Strengths of the present study include a) a prospective and
longitudinal design in a representative sample of participants with
a previous depressive disorder from different recruitment settings,
b) use of a structured diagnostic interview to assess diagnostic status
at baseline, and c) examination of healthy controls and euthymic
previously depressed individuals, making it unlikely that the differential effects of neuroticism and life events are confounded by depression severity.

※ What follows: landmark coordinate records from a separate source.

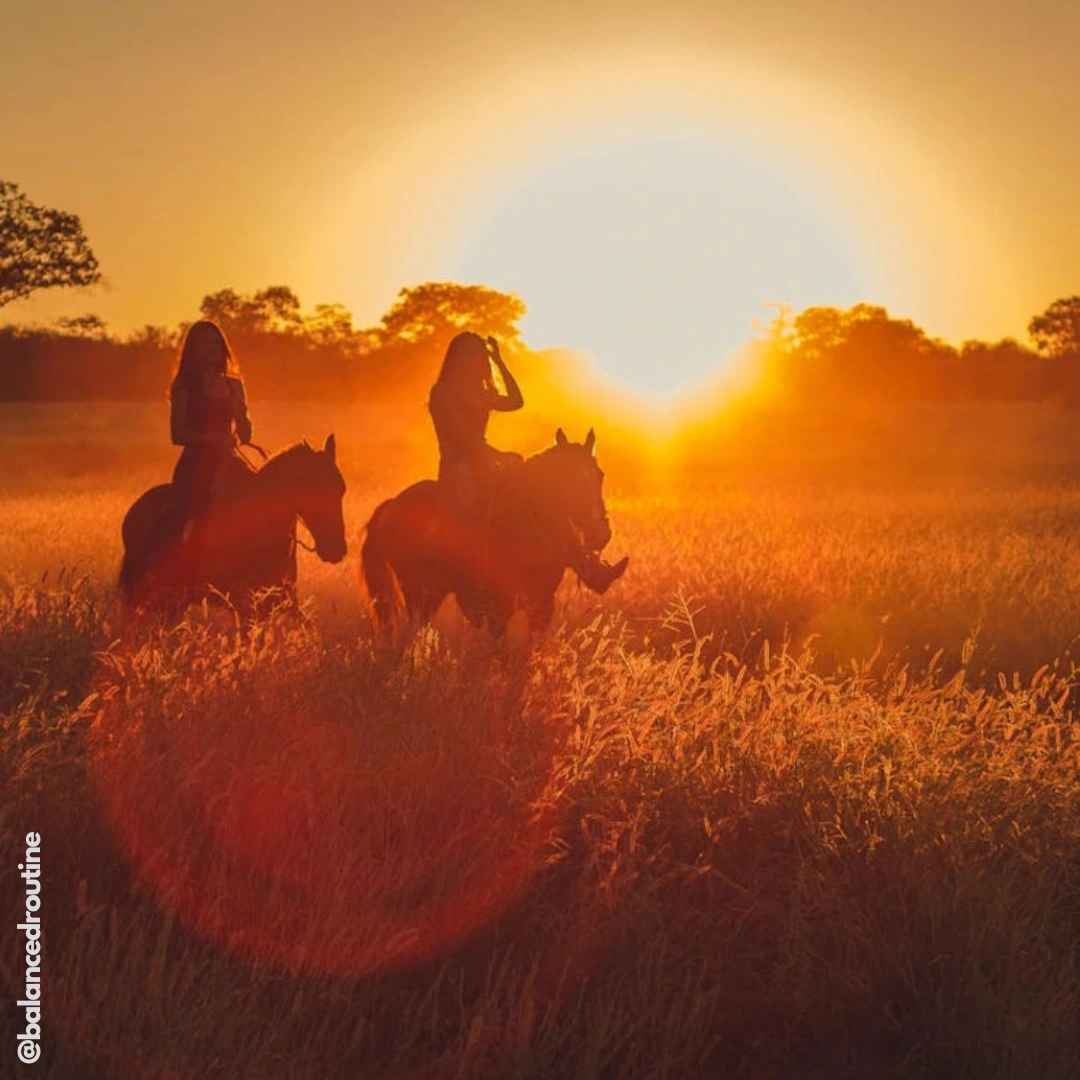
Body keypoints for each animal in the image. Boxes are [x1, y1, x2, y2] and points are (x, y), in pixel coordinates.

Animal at [360, 427, 617, 635]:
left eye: (600, 475)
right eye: (566, 479)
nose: (599, 534)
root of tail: (391, 505)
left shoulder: (542, 606)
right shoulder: (499, 607)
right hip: (419, 592)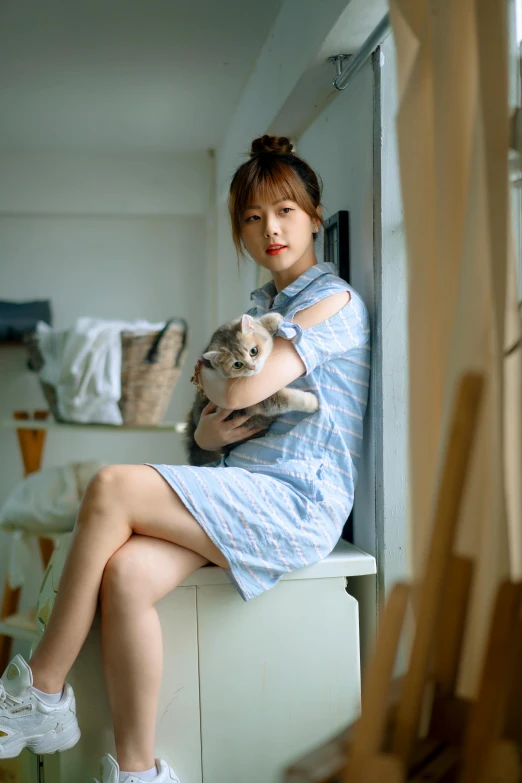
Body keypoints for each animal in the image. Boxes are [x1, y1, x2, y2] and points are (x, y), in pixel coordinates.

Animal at [187, 312, 316, 468]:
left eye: (254, 351)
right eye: (237, 364)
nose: (252, 367)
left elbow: (259, 322)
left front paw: (272, 319)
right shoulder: (257, 403)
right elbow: (286, 399)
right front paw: (312, 402)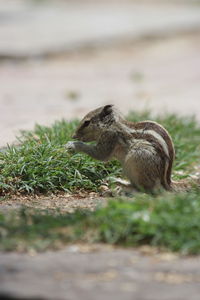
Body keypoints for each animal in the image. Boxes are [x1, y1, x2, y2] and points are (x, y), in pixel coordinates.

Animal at [66, 104, 198, 193]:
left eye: (86, 122)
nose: (73, 135)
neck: (111, 125)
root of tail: (166, 184)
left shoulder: (110, 136)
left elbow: (100, 154)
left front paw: (73, 145)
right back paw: (119, 181)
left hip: (137, 160)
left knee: (144, 189)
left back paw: (124, 188)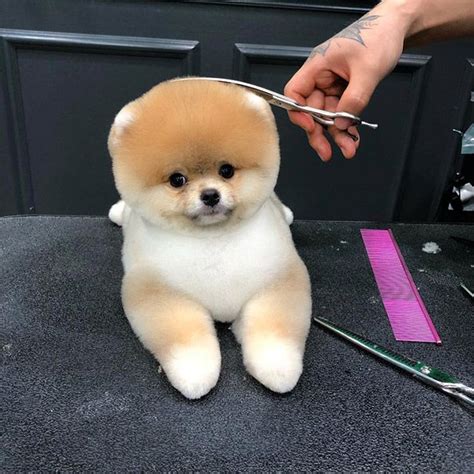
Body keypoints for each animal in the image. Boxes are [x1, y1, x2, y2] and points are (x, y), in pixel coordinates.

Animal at [109, 78, 312, 400]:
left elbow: (275, 327)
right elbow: (185, 337)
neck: (213, 241)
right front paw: (195, 372)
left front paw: (277, 367)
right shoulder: (159, 291)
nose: (210, 195)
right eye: (177, 180)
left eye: (226, 170)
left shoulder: (276, 278)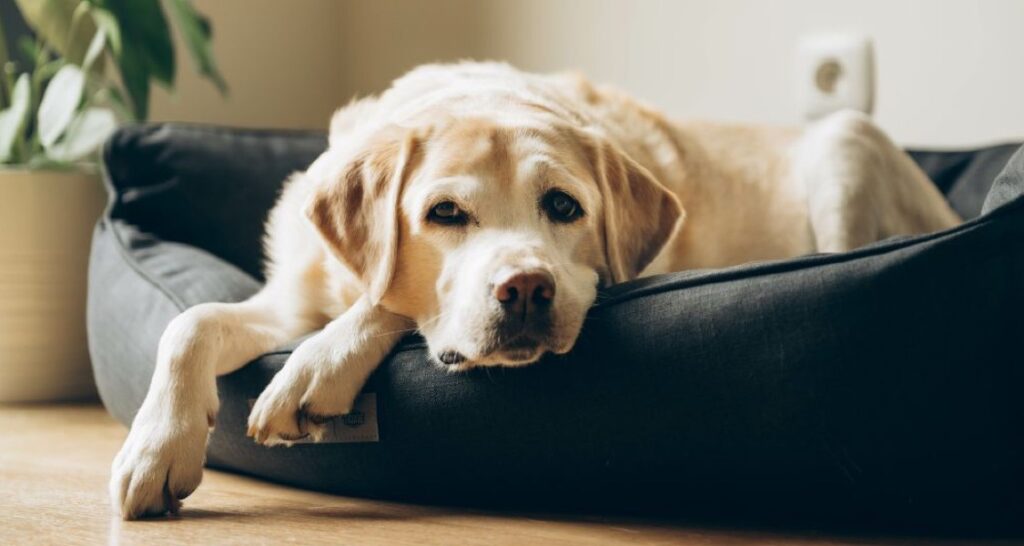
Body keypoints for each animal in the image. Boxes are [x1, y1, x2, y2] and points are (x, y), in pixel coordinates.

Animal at [112, 61, 958, 516]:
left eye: (564, 207)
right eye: (444, 214)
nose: (523, 289)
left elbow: (388, 304)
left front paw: (317, 368)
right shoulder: (290, 298)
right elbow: (189, 324)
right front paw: (156, 447)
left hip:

Finally, three limitations of this study merit consideration:
a) the prevalence of life events was self-reported retrospectively, and
we did not verify whether persons did, in fact, experience these positive or negative life events. Therefore, the reports may have been
biased by mood state at 1-year follow-up, and future studies would
benefit from interview-based measures of life events. b) Part of the
association between life events and course of symptoms might have
arisen from life events being a consequence, rather than a cause, of
the course of symptoms. Because symptom levels, as measured
during the last week of the 1-year follow-up, may have already been
present at an earlier moment during the 1-year follow-up period,
reverse causality cannot be ruled out before the occurrence of positive and negative life events. c) There was no structured diagnostic
interview to assess the recurrence of depression during the 1-year
follow-up period.
CONCLUSIONS
Remitted persons reported higher IDS scores at 1-year followup than did controls. Extraversion and positive and negative life
events independently predicted the course of depressive symptoms.
The impact of life events on symptom course was not moderated by
the history of depression or personality traits. The effect of extraversion on symptom course was partly caused by differential engagement in positive life events. Acquiring strategies to actively
engage in positive life events and to cope more adequately with
negative life events may be indicated to prevent relapse of depression.